I watch these magnificent programs about the universe, so wonderfully explained by Morgan Freeman.  I am puzzled with one question.  How can the science predict the size of our galaxy in somewhat vivid details? 

So, here is my analogy.  With the space technology at hand, taking a picture of our own galaxy is the same as taking a picture of the Empire State building from one of its balconies. 

Can someone please elaborate on this subject.

Thank you.


They don't predict it, they measured it. Once you know the relative positions of the various stars, it can be modelled from any point of view, be it fromwithin the Milky Way or from beyond its bounds.

Your analogy is faulty, because there are no gaps between the girders and concrete of the Empire State, through which we can see all the parts beyond. The gaps between the parts of our galaxy a hundreds of trillions of times larger than the stars themselves - to make your analogy accurate, you would have to replace each girder, block and slab of the building with a single atom, which would render the whole building utterly transparent.

Hello Kiteman,

Thanks for the reply.

Ok, I get what you are saying that it is based upon modeling using the measurements we have taken over a long period. However, while we are rotating and taking all these measurements, rest of the objects in the universe are also on the move. The computer models can accurately create a model of the shapes only if we know the way other planets/galaxies are moving. In other words, how do we accurately know how and what speed they are moving?

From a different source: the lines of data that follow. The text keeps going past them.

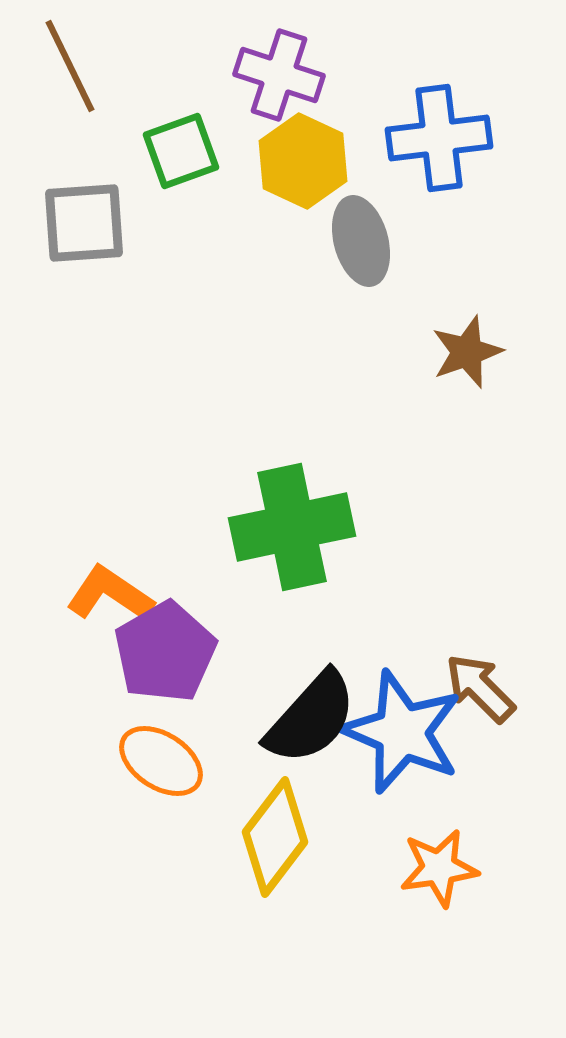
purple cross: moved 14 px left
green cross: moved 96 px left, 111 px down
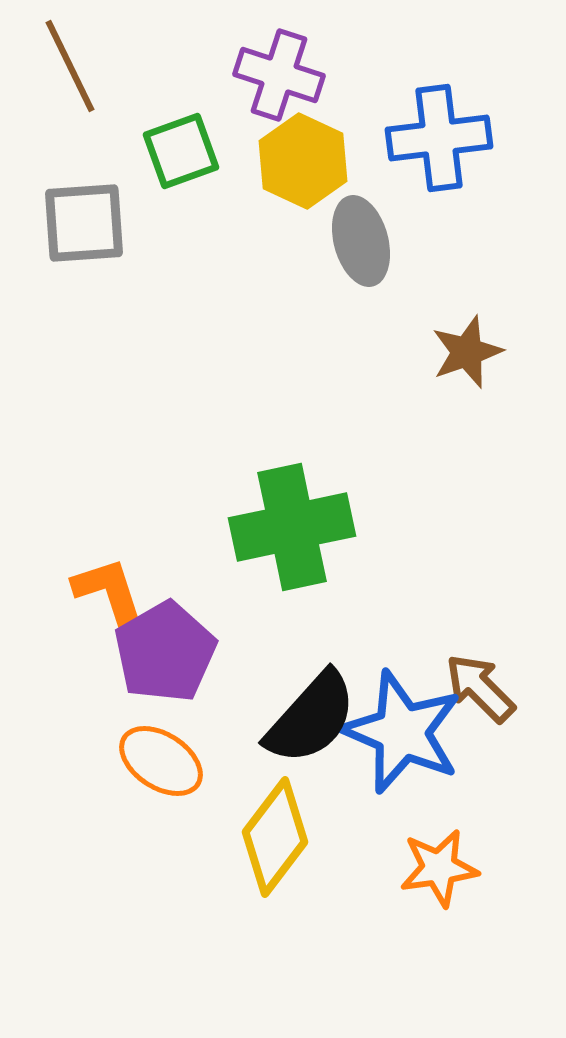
orange L-shape: rotated 38 degrees clockwise
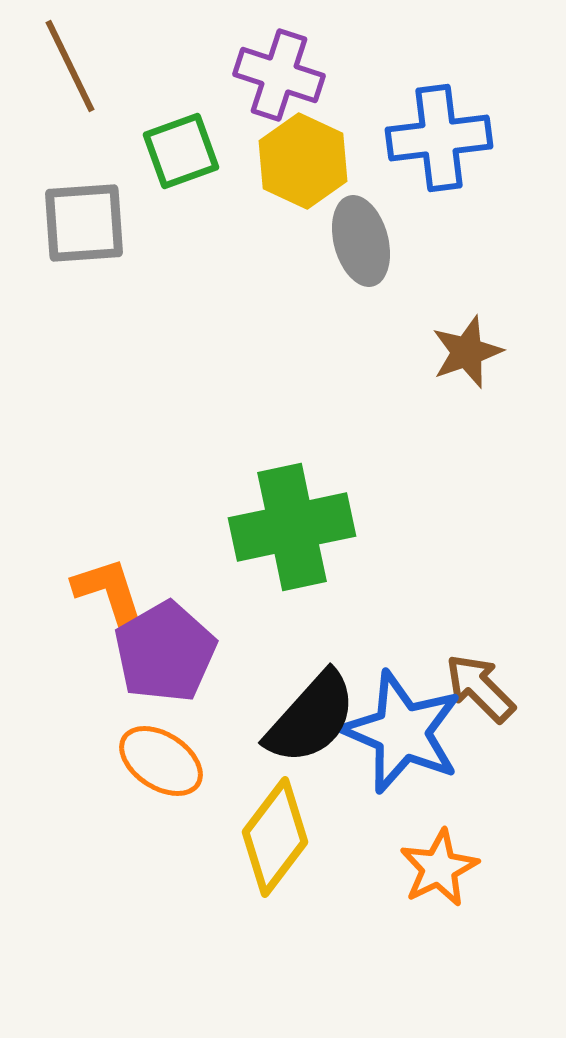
orange star: rotated 18 degrees counterclockwise
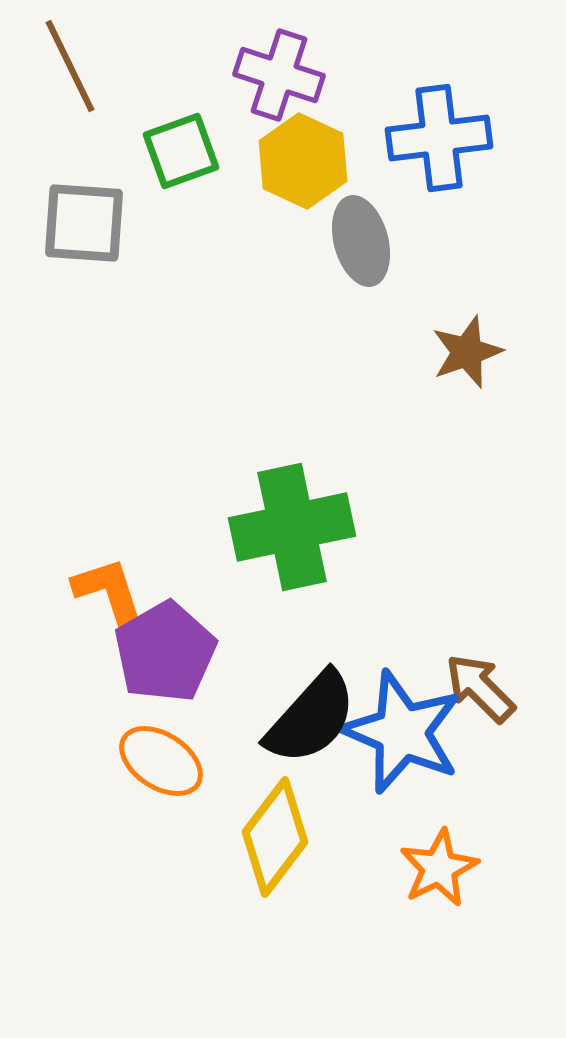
gray square: rotated 8 degrees clockwise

We know which way they are moving because we can measure their speed - their red-shift gives us the speed away from us, and parallax gives us their speed perpendicular to the line-of-sight. Combine these, and we can say which way they are going, and how fast.

Plus, compared to the scale of the universe as a whole, they are moving very slowly. Although all the stars we can see are moving, many of them at different speeds and in different directions, when we look at the sky, we see basically the same arrangement as the first astronomers did.

One of the nice things about knowing Einstein's theory of special and general relativity, is that your measurments can be made accurate as you take into account our movement, the expanding universe's movement, and etc. A LOT of laws and such come into play in this (from the Doppler effect, all the way through Kepler, Kirchhoff, etc. etc. without a basic grasp of physics, trying to understand the wonders of astrophysics or theoretical physics is like giving the Encyclopedia to someone that just learned to read "Clifford, the big red dog".
No offense intended; but it really is hard to construct something if you don't recognize the parts and how they work.

Take a look at Google's 100,000 star project.

Have a look at this TED talk. It touches on the subject of the shape of the universe.

Kiteman did a good job, and there is more. Materials are opaque, or transparent, to radiation at many different frequencies. Dust which is opaque to visible light is completely transparent to radio and microwaves. Hydrogen gas, like most of interstellar space, is transparent to visible light, but opaque to radio waves around 21-cm wavelengths. So astronomers use telescopes sensitive to all kinds of different radiation, from radio all the way to gamma rays, to see the Universe around us.